The outraged young lady

gives birth to a girl, who is immediately disowned by her.

Cortés will have her relative, Mr. Altamirano, raise her, because her mother never wanted to hear from her again.

It is

a notorious and anomalous case

, because her father obtained for her an act of nobility, in which only her father appears,

as if she had an unknown mother.

Her

marriage to Pedro Gallego de Andrade

will give her first-born Juan de Andrade Moctezuma and will make her the mother of royal miscegenation.

Isabel will protect her relatives and the survivors of the indigenous nobility,

promoting marriages with Spaniards

that allow the integration of the two worlds that had collided so violently, shortly before.

Intelligent, she understands that

you have to adapt to the new times

and avoids a rebellion that would have been a debacle for the survivors of the Aztec world.

Her husband died, she married again, for the fifth time,

with Juan Cano de Saavedra, a native of Cáceres, who would give her five more children, Pedro, Isabel, Catalina, Gonzalo and Juan.

During the years of her peaceful marriage with him, she consolidated her domains over her mother's enormous lordship and extended it,

being until the day of her death, queen without a crown over Mexico

, the capital of the new viceroyalty, becoming

the natural lady, beloved and respected

by all, including the new viceregal authorities.

Upon his death, his two daughters professed in the convent of the Concepción in Mexico and his widower returned to his native Cáceres, with his two young sons, Gonzalo and Juan.

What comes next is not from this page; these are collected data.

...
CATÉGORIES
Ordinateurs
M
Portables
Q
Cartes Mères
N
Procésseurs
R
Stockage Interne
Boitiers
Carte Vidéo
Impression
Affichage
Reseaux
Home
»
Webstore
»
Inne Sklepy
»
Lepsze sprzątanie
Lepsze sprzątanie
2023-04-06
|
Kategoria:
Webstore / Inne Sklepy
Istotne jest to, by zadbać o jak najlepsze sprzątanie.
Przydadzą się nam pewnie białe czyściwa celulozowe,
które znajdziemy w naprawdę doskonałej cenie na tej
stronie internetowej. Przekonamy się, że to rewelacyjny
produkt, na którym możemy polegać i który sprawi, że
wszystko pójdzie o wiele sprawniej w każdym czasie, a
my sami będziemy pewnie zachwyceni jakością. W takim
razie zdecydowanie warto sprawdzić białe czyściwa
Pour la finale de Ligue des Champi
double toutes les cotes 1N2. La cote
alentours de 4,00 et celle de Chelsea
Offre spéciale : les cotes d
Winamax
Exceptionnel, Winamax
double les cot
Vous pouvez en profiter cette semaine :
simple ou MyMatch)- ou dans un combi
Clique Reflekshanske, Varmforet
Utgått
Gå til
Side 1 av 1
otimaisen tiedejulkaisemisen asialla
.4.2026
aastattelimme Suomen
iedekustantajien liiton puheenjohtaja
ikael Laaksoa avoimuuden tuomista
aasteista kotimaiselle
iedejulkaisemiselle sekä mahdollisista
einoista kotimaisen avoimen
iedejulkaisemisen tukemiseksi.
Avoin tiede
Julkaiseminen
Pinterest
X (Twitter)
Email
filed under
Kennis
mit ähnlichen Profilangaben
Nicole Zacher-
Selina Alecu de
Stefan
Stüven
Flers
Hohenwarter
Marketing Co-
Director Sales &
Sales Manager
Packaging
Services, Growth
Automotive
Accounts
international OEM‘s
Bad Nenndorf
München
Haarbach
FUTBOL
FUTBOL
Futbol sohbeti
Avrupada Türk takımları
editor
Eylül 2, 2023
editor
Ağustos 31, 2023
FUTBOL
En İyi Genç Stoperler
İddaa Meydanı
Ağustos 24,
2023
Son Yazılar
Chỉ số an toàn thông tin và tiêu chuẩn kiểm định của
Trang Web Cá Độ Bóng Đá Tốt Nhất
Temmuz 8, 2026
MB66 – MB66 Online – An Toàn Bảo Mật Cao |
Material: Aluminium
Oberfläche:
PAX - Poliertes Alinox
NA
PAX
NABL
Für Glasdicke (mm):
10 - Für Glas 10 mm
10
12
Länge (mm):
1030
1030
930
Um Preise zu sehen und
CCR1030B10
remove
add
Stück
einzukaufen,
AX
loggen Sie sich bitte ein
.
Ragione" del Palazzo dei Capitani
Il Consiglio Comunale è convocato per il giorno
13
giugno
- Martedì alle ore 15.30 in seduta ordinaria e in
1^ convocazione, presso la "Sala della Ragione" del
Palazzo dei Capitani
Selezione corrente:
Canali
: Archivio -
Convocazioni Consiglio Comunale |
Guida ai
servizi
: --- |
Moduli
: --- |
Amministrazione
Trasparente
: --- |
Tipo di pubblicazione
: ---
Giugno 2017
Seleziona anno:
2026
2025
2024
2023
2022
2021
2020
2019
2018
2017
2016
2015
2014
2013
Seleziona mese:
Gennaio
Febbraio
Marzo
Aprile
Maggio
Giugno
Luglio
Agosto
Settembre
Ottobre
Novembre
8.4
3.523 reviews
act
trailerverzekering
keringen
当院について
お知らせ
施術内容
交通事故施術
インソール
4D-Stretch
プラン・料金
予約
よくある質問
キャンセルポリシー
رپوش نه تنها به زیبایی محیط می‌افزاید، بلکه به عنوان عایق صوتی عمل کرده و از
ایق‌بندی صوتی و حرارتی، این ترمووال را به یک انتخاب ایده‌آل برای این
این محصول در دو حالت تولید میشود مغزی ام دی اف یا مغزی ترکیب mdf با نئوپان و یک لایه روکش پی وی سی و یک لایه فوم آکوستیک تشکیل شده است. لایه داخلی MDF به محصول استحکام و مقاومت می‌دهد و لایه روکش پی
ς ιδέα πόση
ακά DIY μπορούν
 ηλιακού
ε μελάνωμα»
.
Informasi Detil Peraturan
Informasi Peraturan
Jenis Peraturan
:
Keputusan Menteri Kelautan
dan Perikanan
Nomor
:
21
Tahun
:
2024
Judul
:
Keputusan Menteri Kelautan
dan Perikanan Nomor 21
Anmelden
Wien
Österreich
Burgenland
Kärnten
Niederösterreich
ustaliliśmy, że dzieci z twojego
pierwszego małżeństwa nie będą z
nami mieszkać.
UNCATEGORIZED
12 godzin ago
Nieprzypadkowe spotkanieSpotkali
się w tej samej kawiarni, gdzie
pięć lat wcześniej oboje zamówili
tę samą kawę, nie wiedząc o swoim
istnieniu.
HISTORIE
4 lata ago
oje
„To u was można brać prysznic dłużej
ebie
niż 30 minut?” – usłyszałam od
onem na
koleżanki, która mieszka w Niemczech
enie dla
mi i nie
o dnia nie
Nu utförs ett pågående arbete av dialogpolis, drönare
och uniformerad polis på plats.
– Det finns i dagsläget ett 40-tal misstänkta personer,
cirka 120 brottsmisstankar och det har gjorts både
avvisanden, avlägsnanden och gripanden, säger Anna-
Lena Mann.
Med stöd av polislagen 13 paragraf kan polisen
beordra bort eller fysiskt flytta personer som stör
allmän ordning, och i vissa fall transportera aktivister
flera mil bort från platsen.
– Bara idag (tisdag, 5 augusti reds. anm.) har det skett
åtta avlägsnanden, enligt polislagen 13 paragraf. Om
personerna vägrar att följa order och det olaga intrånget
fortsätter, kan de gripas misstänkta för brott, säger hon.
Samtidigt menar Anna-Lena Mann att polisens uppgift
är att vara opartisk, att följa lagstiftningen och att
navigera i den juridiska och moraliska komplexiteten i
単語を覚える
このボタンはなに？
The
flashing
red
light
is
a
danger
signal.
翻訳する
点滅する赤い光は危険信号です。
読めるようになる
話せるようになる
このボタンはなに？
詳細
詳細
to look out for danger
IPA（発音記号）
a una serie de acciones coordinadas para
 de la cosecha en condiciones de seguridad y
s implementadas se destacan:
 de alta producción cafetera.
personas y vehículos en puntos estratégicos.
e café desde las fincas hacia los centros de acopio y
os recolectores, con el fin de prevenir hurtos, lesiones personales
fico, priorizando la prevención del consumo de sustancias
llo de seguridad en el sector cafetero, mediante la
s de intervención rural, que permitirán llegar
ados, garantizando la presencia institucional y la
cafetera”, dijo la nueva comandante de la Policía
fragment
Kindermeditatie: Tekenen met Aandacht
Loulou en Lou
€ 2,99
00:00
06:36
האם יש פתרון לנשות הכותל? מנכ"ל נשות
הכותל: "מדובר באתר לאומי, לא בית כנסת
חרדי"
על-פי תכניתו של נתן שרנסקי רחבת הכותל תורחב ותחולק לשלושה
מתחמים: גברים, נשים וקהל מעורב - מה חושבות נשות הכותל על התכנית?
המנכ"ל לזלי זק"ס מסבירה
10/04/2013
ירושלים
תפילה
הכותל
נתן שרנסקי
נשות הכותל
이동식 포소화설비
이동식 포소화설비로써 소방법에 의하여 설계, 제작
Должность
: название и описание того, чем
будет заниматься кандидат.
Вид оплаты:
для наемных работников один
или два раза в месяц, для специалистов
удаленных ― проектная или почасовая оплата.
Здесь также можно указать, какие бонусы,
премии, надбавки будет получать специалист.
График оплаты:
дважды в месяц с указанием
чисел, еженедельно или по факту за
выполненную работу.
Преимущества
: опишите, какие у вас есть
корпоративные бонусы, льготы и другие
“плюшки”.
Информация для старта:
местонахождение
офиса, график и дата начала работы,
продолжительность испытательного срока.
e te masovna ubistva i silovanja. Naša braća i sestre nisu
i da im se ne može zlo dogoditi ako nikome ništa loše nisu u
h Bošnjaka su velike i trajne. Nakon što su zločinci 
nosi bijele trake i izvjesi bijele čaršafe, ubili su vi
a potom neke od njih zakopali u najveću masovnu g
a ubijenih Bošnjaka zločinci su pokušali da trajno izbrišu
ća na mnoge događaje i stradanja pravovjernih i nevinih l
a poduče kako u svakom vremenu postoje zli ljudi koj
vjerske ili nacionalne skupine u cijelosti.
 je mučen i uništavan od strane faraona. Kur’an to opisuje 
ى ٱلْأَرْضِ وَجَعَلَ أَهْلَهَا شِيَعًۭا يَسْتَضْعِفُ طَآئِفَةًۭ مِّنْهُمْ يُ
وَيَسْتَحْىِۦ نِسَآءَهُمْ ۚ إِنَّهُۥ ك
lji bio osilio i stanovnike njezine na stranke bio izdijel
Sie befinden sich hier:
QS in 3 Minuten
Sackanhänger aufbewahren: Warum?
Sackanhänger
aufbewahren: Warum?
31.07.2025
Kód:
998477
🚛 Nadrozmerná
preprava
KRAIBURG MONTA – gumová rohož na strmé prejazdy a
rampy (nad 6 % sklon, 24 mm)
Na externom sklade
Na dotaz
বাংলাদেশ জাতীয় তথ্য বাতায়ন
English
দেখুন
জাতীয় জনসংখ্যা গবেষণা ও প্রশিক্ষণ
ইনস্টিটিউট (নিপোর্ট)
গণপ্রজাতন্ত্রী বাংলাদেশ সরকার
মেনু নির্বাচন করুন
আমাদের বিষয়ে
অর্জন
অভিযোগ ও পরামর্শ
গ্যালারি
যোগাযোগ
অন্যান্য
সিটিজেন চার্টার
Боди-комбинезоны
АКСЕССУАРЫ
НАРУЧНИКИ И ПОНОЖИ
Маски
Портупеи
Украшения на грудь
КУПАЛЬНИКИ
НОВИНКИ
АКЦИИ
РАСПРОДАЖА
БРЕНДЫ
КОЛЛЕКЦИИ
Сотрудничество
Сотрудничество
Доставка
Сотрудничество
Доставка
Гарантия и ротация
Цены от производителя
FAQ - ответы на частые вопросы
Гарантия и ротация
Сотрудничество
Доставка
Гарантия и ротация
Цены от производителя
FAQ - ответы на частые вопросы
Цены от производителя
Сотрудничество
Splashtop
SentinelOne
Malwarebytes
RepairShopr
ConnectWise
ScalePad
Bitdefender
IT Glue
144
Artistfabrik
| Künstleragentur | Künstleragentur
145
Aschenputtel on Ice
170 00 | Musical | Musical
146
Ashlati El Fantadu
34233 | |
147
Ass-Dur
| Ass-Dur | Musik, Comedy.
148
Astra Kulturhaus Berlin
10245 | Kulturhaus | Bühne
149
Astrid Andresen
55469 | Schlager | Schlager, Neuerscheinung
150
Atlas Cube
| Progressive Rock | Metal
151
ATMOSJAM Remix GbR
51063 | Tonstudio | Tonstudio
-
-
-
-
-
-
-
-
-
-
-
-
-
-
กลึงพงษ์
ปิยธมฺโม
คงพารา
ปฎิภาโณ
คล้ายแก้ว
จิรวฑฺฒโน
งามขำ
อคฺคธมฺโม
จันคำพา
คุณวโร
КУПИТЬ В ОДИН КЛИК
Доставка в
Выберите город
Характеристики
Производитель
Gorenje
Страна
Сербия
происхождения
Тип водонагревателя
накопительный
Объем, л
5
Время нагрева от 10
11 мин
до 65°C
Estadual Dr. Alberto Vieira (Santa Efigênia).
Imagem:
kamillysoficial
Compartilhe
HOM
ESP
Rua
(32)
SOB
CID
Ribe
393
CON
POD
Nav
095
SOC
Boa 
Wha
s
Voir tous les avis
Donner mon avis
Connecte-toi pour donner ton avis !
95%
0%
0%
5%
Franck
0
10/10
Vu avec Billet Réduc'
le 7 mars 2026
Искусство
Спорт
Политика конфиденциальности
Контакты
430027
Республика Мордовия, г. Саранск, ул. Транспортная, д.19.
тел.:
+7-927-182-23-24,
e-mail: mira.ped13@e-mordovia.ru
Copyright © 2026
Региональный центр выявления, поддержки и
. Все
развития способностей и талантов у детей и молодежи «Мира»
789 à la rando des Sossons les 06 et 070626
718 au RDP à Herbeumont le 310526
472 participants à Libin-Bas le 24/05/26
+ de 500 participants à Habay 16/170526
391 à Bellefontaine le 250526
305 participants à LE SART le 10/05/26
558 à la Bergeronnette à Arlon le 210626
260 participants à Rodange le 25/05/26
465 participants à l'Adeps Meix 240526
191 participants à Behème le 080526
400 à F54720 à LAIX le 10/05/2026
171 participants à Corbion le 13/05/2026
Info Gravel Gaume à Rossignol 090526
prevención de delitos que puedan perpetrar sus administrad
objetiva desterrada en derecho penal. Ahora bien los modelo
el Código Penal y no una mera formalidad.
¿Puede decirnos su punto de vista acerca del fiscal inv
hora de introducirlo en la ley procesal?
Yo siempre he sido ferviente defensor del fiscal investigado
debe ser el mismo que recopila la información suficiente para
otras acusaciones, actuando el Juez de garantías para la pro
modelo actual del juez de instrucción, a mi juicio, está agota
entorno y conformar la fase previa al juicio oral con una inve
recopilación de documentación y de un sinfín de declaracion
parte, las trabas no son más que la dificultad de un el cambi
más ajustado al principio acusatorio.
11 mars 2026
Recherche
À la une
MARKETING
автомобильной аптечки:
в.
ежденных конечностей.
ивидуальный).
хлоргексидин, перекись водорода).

There, little Juan Cano Moctezuma will marry Doña Elvira de Toledo y Ovando, of the old Cáceres nobility, and will begin the construction of the palace that will be completed by his son Juan de Carvajal Moctezuma, stone proof of

the consolidation of the lineage

of the emperors of Mexico. , in his new Spanish lot.

José Miguel Carrillo de Albornoz, Viscount of Torre Hidalgo, is a direct descendant of Moctezuma II.

His novel

Of him Isabel de Moctezuma.

Memoirs of the Last Aztec Empress

(The Sphere of Books) goes on sale Wednesday, June 1.